Transcribed page contents
# # #

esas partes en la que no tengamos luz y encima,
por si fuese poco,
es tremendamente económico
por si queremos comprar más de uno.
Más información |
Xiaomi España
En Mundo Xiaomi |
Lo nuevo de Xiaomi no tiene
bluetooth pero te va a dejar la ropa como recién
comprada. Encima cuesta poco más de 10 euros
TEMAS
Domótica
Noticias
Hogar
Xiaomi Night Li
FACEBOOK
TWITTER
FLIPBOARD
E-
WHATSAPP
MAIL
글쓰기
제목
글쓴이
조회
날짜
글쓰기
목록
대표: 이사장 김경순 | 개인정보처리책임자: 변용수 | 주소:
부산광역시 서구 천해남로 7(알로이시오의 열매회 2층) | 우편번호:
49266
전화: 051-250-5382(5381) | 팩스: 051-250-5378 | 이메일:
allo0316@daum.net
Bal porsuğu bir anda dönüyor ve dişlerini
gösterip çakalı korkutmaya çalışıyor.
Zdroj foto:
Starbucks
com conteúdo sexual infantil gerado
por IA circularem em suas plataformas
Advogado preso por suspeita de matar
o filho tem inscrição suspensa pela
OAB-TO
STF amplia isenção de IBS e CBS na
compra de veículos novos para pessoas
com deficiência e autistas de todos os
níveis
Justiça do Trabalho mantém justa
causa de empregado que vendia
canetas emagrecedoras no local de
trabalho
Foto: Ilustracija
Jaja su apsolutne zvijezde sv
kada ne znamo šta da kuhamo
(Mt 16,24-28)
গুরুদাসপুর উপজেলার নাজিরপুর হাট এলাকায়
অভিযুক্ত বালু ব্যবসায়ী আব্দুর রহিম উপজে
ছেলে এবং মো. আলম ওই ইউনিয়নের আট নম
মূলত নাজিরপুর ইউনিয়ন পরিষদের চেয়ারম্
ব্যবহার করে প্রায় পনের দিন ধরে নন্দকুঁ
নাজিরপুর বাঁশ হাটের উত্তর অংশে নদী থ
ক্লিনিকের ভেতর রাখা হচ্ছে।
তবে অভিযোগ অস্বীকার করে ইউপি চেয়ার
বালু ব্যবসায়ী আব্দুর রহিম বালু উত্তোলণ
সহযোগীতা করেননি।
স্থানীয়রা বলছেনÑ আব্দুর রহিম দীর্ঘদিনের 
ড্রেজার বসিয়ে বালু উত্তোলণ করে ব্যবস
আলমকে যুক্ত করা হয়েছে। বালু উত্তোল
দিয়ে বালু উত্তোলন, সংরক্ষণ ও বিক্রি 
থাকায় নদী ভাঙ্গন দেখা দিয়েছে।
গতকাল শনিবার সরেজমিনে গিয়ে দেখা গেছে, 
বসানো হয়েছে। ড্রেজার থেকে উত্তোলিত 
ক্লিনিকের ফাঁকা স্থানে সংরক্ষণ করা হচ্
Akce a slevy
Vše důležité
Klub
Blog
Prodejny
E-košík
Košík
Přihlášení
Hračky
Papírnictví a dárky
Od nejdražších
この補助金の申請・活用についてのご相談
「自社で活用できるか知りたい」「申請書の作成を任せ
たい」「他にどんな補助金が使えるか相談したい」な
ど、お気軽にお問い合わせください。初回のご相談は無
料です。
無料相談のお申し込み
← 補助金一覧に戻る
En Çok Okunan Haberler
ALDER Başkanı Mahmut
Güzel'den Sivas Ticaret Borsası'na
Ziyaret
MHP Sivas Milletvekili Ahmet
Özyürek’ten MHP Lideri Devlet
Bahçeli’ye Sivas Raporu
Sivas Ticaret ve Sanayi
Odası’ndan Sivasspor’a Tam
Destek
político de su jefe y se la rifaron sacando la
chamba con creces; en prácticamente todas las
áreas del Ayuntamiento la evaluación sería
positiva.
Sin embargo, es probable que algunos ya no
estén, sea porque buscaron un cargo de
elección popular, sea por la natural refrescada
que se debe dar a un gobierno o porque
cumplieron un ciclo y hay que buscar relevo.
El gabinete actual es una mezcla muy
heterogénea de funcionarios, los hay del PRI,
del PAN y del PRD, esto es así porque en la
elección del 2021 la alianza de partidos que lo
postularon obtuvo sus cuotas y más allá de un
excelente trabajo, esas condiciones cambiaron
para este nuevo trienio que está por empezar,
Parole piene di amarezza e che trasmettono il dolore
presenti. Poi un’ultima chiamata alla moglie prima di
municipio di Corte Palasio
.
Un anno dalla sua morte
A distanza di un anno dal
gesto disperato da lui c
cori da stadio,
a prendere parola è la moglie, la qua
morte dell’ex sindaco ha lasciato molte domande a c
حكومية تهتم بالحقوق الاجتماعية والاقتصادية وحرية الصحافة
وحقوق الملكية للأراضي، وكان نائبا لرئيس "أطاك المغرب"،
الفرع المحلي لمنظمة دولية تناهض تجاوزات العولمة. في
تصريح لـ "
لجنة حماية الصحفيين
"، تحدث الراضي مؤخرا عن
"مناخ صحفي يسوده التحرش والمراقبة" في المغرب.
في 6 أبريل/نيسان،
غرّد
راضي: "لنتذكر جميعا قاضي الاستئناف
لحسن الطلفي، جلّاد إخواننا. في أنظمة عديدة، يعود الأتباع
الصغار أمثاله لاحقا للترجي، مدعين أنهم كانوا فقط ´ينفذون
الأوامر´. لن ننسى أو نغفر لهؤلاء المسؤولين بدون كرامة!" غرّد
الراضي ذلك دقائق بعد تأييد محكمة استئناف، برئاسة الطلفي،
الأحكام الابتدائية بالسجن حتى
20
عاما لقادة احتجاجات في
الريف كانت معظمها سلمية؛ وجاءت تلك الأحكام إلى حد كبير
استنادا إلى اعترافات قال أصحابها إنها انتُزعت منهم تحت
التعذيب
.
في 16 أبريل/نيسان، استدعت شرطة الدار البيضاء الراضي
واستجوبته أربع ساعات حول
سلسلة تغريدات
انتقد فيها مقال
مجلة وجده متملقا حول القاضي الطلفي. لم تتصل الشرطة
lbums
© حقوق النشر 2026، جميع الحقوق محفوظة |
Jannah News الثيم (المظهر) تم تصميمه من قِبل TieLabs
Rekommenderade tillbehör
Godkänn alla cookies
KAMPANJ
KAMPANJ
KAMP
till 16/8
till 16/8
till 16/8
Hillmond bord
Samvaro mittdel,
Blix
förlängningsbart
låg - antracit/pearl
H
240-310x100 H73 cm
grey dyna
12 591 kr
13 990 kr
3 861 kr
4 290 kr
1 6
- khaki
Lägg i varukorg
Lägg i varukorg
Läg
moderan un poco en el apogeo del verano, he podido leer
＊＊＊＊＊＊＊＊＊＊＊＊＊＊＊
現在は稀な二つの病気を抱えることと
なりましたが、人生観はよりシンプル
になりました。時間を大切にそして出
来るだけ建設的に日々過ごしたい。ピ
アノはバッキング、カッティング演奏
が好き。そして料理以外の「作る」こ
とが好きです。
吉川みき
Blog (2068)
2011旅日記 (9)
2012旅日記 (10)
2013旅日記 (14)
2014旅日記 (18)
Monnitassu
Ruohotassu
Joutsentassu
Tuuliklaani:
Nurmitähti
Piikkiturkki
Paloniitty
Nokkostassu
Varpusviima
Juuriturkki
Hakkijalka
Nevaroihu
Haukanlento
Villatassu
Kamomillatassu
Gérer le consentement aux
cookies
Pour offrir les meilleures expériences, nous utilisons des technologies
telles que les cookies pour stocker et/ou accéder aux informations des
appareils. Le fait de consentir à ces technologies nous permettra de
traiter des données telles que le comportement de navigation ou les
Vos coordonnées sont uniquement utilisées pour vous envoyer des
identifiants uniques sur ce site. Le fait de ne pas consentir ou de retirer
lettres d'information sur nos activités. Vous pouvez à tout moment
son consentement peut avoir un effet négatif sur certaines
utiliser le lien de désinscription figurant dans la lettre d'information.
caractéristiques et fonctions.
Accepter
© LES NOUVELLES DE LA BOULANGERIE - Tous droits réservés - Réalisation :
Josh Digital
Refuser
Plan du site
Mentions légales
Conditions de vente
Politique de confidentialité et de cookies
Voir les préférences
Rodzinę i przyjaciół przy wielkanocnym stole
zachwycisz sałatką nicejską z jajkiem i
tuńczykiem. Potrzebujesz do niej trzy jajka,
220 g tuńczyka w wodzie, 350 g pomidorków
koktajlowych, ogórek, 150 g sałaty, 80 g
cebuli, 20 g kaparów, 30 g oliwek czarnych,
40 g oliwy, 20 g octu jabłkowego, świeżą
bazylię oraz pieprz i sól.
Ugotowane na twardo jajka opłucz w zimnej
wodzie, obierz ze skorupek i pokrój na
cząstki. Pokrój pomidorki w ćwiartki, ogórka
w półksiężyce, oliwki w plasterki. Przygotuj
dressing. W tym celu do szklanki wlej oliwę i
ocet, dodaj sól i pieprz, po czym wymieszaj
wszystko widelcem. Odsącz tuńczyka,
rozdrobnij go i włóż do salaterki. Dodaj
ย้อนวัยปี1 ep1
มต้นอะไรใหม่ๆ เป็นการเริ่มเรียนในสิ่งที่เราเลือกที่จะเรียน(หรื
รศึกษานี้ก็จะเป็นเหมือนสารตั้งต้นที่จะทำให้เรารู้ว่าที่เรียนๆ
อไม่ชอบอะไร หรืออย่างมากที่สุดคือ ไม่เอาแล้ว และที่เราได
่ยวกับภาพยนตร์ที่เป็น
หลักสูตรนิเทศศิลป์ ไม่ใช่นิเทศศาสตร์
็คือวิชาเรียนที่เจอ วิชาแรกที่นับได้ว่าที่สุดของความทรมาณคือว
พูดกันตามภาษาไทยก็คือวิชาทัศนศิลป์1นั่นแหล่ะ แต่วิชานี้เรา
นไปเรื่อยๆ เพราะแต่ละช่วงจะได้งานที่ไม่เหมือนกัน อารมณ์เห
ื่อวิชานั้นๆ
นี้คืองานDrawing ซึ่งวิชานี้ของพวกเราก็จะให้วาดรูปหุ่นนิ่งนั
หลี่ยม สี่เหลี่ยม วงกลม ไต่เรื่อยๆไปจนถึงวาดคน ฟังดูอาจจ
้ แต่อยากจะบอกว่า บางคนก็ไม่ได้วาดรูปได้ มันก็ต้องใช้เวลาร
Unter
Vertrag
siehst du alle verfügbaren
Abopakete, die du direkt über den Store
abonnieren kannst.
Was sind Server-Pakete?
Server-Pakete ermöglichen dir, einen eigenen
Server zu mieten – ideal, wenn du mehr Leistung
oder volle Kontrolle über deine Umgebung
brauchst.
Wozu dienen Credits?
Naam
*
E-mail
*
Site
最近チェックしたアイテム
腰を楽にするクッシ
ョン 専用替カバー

# # #

YOUR ASSIGNMENT =
Write down exactly the span of lines above from the one containing "現在は稀な二つの病気を抱えることと" to the one containing "Kamomillatassu", both ends included.

REPLY =
現在は稀な二つの病気を抱えることと
なりましたが、人生観はよりシンプル
になりました。時間を大切にそして出
来るだけ建設的に日々過ごしたい。ピ
アノはバッキング、カッティング演奏
が好き。そして料理以外の「作る」こ
とが好きです。
吉川みき
Blog (2068)
2011旅日記 (9)
2012旅日記 (10)
2013旅日記 (14)
2014旅日記 (18)
Monnitassu
Ruohotassu
Joutsentassu
Tuuliklaani:
Nurmitähti
Piikkiturkki
Paloniitty
Nokkostassu
Varpusviima
Juuriturkki
Hakkijalka
Nevaroihu
Haukanlento
Villatassu
Kamomillatassu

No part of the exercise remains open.